Поначалу все шло как положено: войска вышли на исходные рубежи, пока еще только разминая кулаки и плечи; на крепостной стене появились зрители и зрительницы, которых было заведомо больше; возле первой — верхней — проруби церковный клир готовился к службе, а рядом, на брошенной на лед соломе, стояли Филя Кубырь и Бориска Прибытков, и оба почему-то в тулупах до пят. А от верхней проруби до нижней шла идеально отполированная полоса льда, сквозь который было отчетливо видно и воды, и дно, и сонных рыб, и сонные водоросли, и зрители Крепости любовались этим неожиданным сюрпризом, недоумевая, кому и зачем понадобилось расчищать и начищать речной лед. Потом началась служба, и все торжественно примолкло; люди (кто по привычке, кто с верой) крестились, шептали — кто в голос, а кто про себя — молитвы. Затем верховный жрец сунул крест в прорубь, сказал слова, окропил окружающих и все четыре стороны, и ритуал был завершен. Все завздыхали, задвигались, даже засмеялись, предвкушая ежегодное представление, которое Филя Кубырь давал своему родному городу за счет добровольных купеческих пожертвований «на водку». Священник с клиром отошли в сторону, Филя шагнул к проруби, истово перекрестился, скинул тулуп и сиганул в ледяную купель. Окунулся, выпрыгнул на лед и, заверещав, голым — играть, так всю роль до конца! — ринулся в баньку, синея на бегу под восторженное улюлюканье изготовившихся к бою кулачных бойцов. Сейчас по обычаю наступало время взаимного обмена остротами, шутками, частушками, намеками и прочим фольклором, который заранее готовился в глубокой тайне от противника. Перепалке этой надлежало длиться до прихода судей, и те, кому положено было начинать ее, уже шагнули из рядов навстречу друг другу, уже набрали полные груди воздуха, острот и ругани, как вдруг…

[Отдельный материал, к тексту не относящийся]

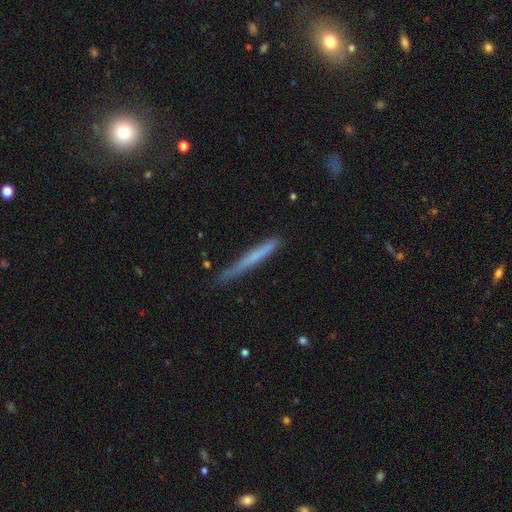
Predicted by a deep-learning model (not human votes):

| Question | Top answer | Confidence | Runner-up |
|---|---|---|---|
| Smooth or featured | smooth | 60% | featured or disk (33%) |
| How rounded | cigar-shaped | 97% | in between (2%) |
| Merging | none | 76% | minor disturbance (19%) |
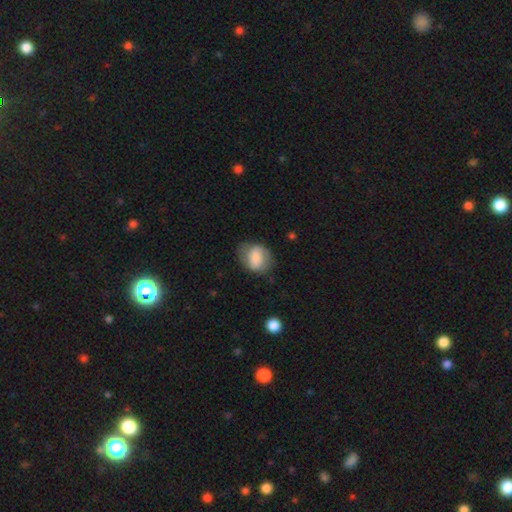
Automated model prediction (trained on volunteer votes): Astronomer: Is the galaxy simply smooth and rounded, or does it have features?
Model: smooth — 66%.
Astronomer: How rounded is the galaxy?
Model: in between — 56% (runner-up: round, 42%).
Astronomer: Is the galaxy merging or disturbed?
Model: none — 64%.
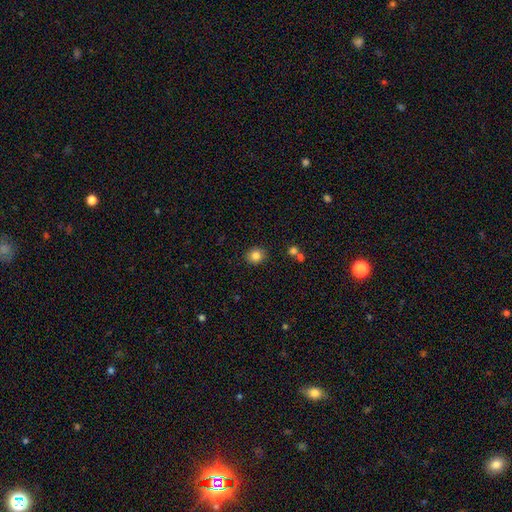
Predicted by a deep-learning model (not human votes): Overall: smooth (83%). How rounded: round (82%). Merging: none (89%).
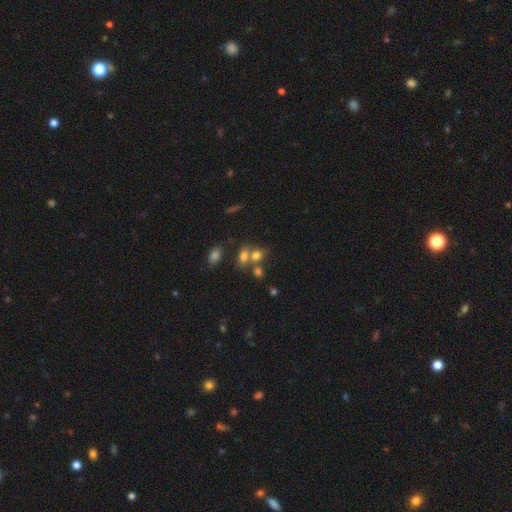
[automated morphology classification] Smooth or featured: smooth — 71% (star or artifact — 16%)
How rounded: in between — 49% (round — 48%)
Merging: merger — 47% (none — 38%)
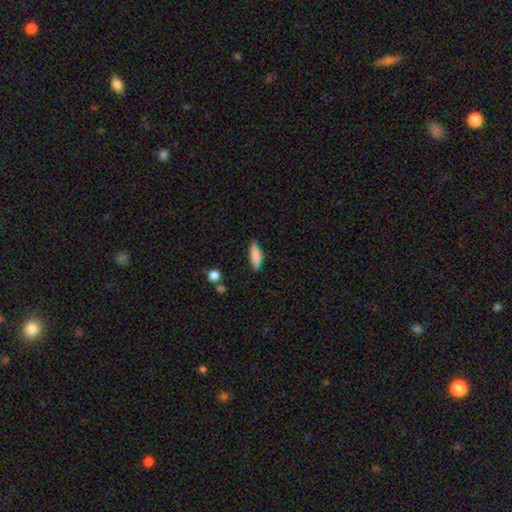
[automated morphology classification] smooth_or_featured: smooth (p=0.83) [alt: featured or disk p=0.10]
how_rounded: in between (p=0.62) [alt: cigar-shaped p=0.36]
merging: none (p=0.75) [alt: minor disturbance p=0.19]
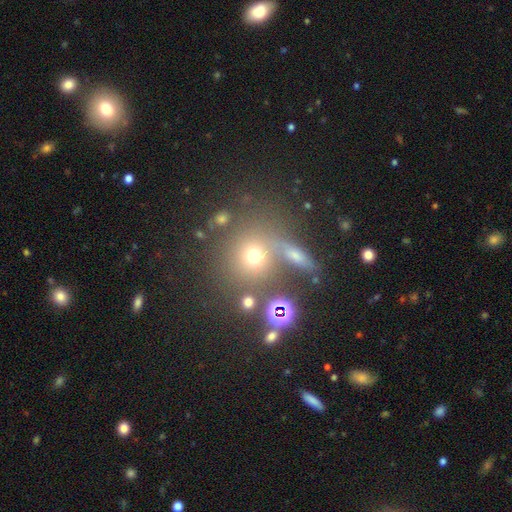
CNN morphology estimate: Smooth or featured: smooth — 57% (star or artifact — 28%)
How rounded: round — 86% (in between — 12%)
Merging: none — 65% (merger — 19%)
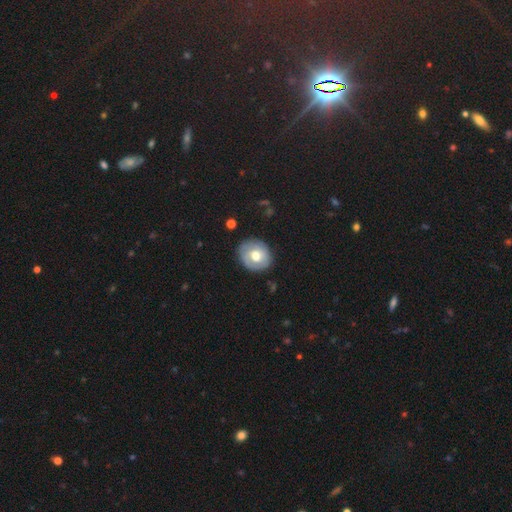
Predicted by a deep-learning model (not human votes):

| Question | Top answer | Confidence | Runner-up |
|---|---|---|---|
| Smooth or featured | featured or disk | 49% | smooth (44%) |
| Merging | none | 77% | minor disturbance (17%) |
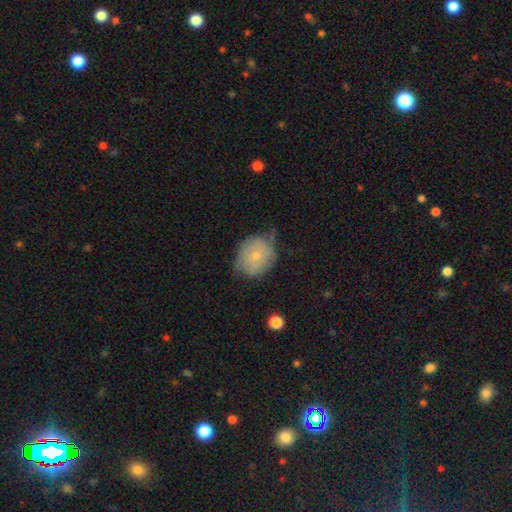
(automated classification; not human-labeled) Morphology: type=smooth (51%); roundness=round (71%); merging=none (47%).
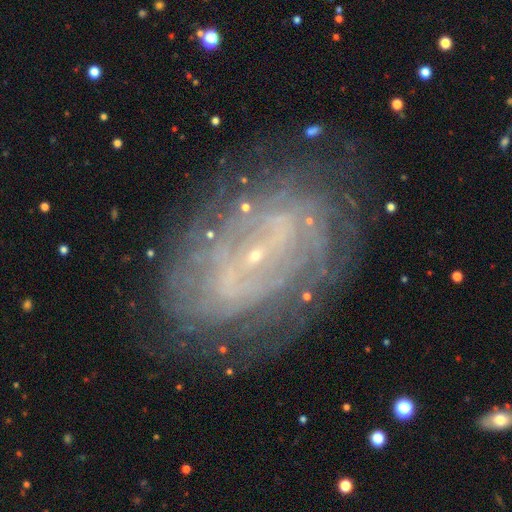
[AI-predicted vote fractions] Overall: featured or disk (77%). Edge-on disk: no (95%). Bar: no (43%; weak 36%). Spiral arms: yes (78%). Spiral arm count: can't tell (47%; 2 29%). Spiral winding: tight (54%; medium 30%). Bulge size: small (84%). Merging: none (75%).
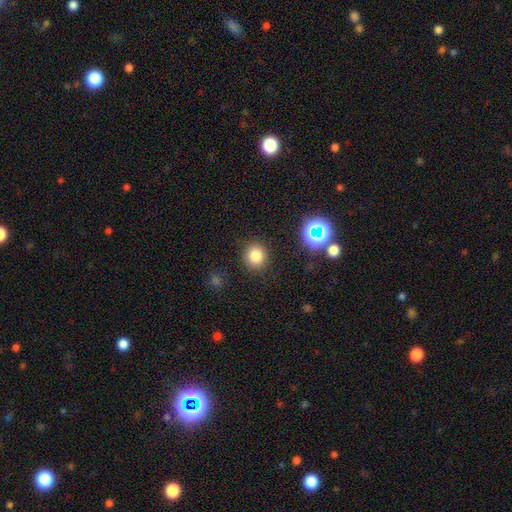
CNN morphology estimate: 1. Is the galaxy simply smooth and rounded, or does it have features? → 80% smooth, 14% star or artifact, 6% featured or disk.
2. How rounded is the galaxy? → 84% round, 15% in between, 1% cigar-shaped.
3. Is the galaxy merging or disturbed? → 88% none, 8% minor disturbance, 3% major disturbance, 2% merger.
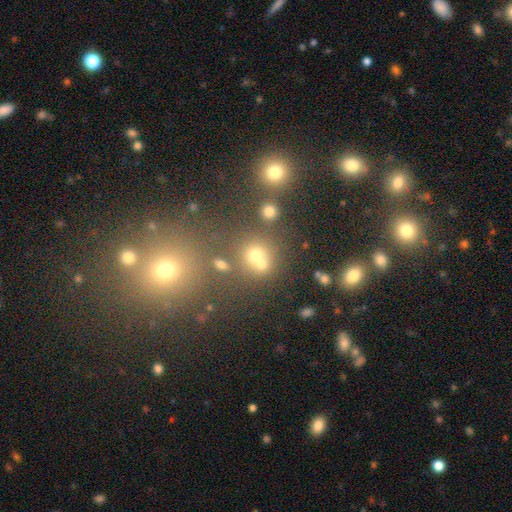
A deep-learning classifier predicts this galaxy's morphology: Smooth or featured?
  - smooth: 67% *
  - star or artifact: 23%
  - featured or disk: 10%
How rounded?
  - round: 84% *
  - in between: 15%
  - cigar-shaped: 1%
Merging?
  - none: 57% *
  - merger: 29%
  - minor disturbance: 9%
  - major disturbance: 5%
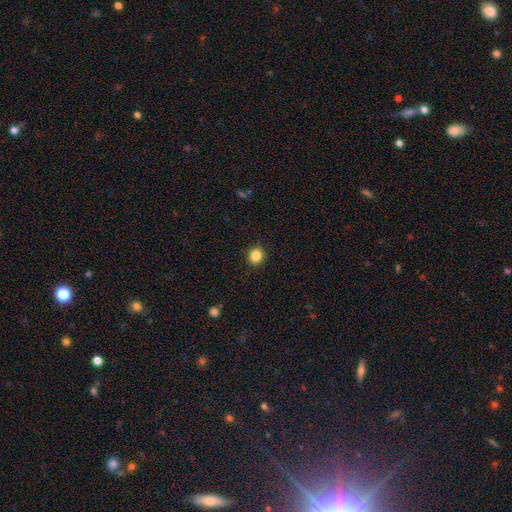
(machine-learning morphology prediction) Smooth or featured? Predicted: smooth (p=0.85). How rounded? Predicted: round (p=0.84). Merging? Predicted: none (p=0.91).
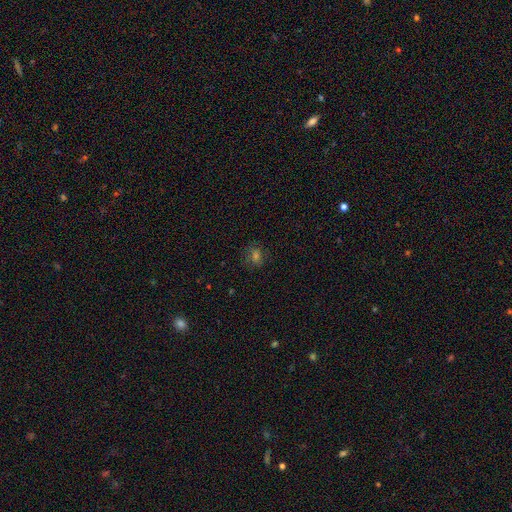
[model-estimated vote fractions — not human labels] Smooth or featured? smooth (60%)
How rounded? round (66%)
Merging? none (82%)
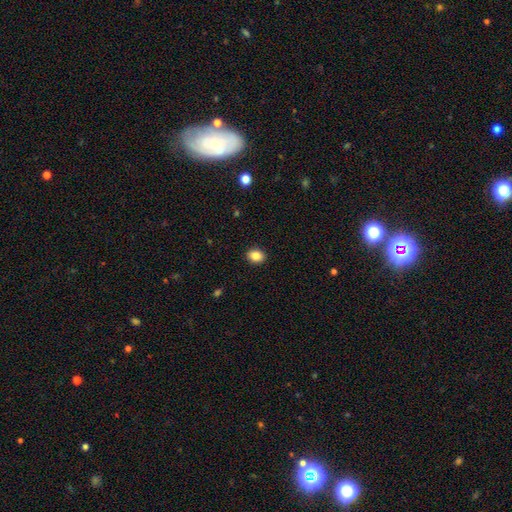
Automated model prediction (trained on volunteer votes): Smooth or featured? smooth (85%)
How rounded? in between (58%)
Merging? none (91%)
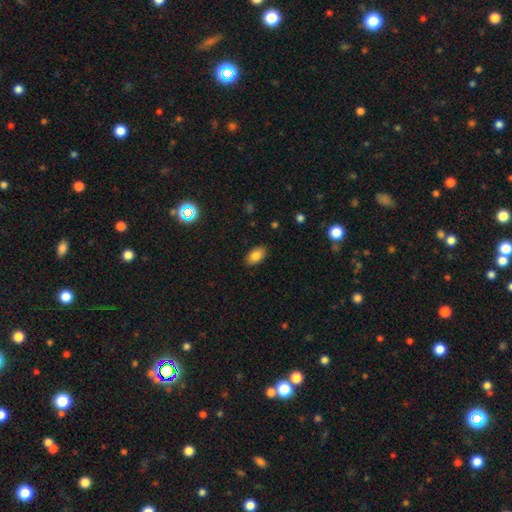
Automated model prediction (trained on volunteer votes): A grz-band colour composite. It shows a smooth galaxy with no disk features (84%) that is in between round and cigar-shaped (92%). Merging: none (87%).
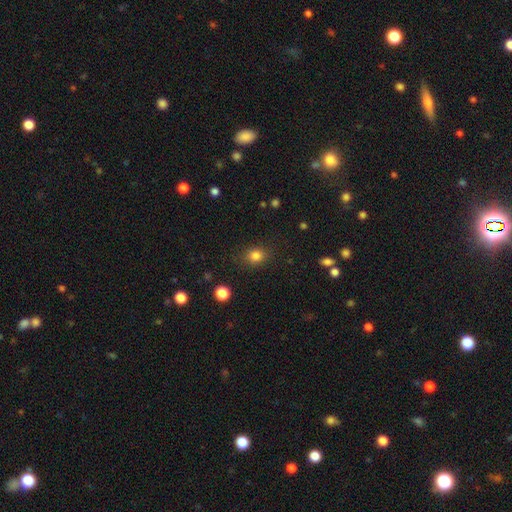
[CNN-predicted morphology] Smooth or featured? smooth (83%)
How rounded? round (67%)
Merging? none (85%)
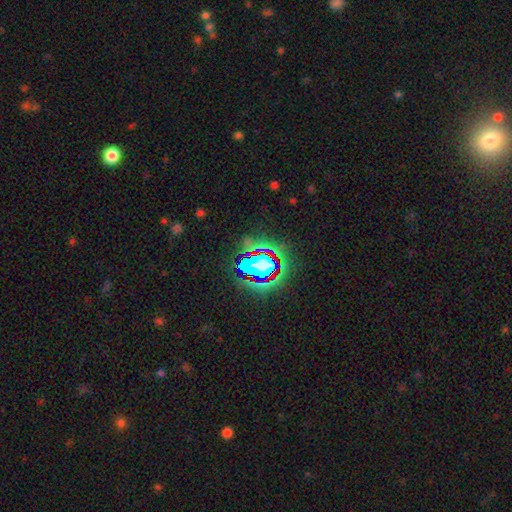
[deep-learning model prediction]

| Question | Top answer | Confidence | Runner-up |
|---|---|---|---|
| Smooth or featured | star or artifact | 79% | smooth (12%) |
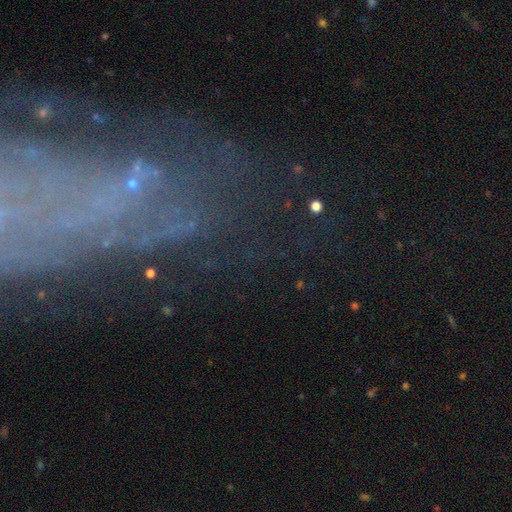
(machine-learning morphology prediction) featured or disk 50%, star or artifact 32%, smooth 17%. Down the decision tree: edge-on disk — no (81%); merging — none (55%).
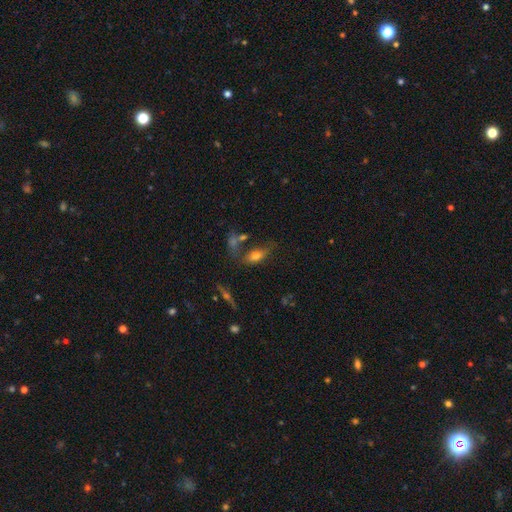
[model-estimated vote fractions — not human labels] Overall: smooth (68%). How rounded: in between (84%). Merging: none (49%; merger 19%).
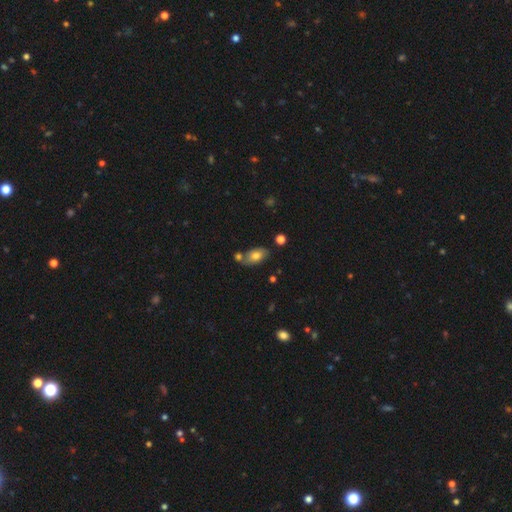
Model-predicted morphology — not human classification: Smooth or featured? Predicted: smooth (p=0.73). How rounded? Predicted: in between (p=0.90). Merging? Predicted: none (p=0.63).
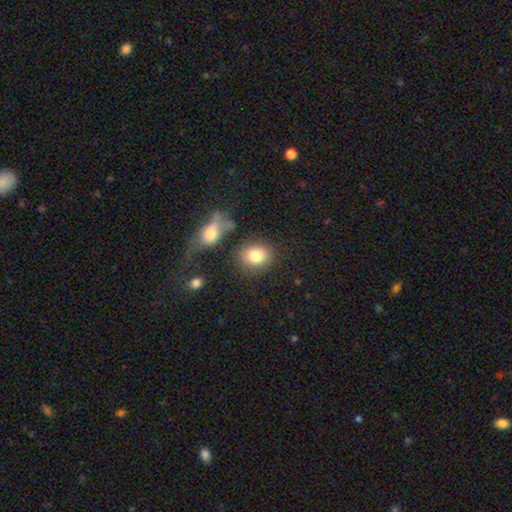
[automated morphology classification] smooth 82%, featured or disk 10%, star or artifact 9%. Down the decision tree: how rounded — round (61%); merging — none (73%).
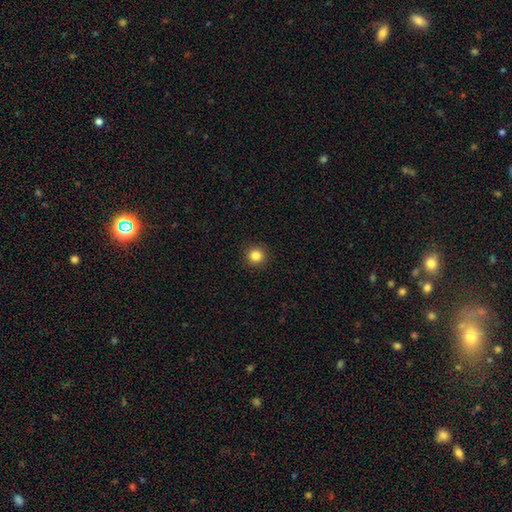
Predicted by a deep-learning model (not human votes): A smooth galaxy with no disk features (84%) that is round (95%). Merging: none (92%).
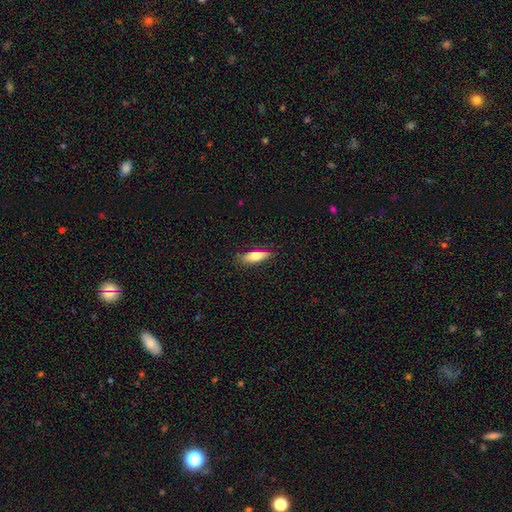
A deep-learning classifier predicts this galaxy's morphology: The model was most divided on "how rounded": in between: 54%, cigar-shaped: 44%, round: 3%. More confident: merging — none (82%); smooth or featured — smooth (71%).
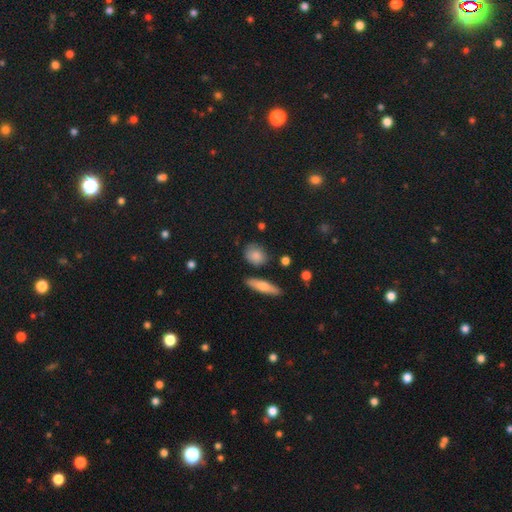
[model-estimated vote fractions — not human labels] Smooth or featured? Predicted: smooth (p=0.82). How rounded? Predicted: round (p=0.51). Merging? Predicted: none (p=0.75).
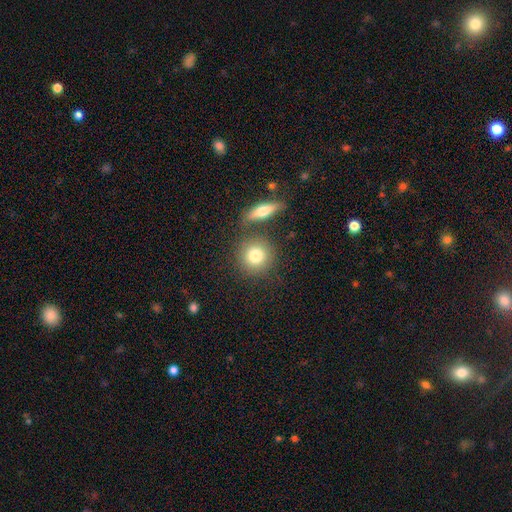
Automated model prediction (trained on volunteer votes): Morphology: type=smooth (78%); roundness=round (85%); merging=none (74%).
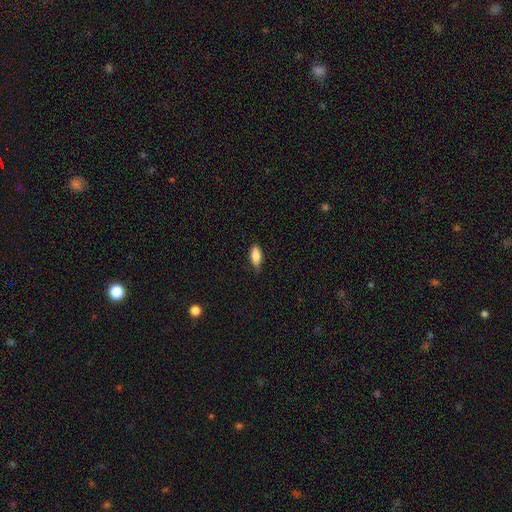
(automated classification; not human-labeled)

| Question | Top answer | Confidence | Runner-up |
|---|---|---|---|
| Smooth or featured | smooth | 82% | featured or disk (11%) |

Вдруг все заметили, что к первой, верхней, проруби подошел Бориска Прибытков в длинном тулупе. Заметили и примолкли в недоумении, поскольку это было нечто новое, необычное, непривычное, а следовательно, дерзкое. С минуту Бориска наслаждался этим молчанием, а затем, шевельнув плечами, скинул тулуп и оказался на глазах всего города — Успенки, Пристенья и зрительниц Крепости! — в одних вызывающе красных шелковых дворянских кальсонах. Никто и ахнуть не успел, как наглец Прибытков головой вниз ушел в ледяную гладь проруби.
Говорят, тишина стояла торжественнее, чем в церкви. Все словно онемели: под прозрачным, как стекло, льдом от верхней проруби к нижней быстро скользила ловкая фигура молодца в алых, как кровь, кальсонах. Это были мгновения великой солидарности прославчан: никто не дышал вместе с Бориской, и все шумно, облегченно и радостно перевели дух, когда пловец благополучно вынырнул из нижней проруби. Выскочил на лед, отсалютовал далеким крепостным зрительницам и легко, играючи побежал к той же баньке, в которой до него скрылся Филя Кубырь.
Это уж потом крики, хохот, топот, возмущения и восхищения. Все прорвалось в воплях. «Арестовать! — кричал негодующий полицеймейстер. — За нарушения… За покушения…». «Ура, Бориска!»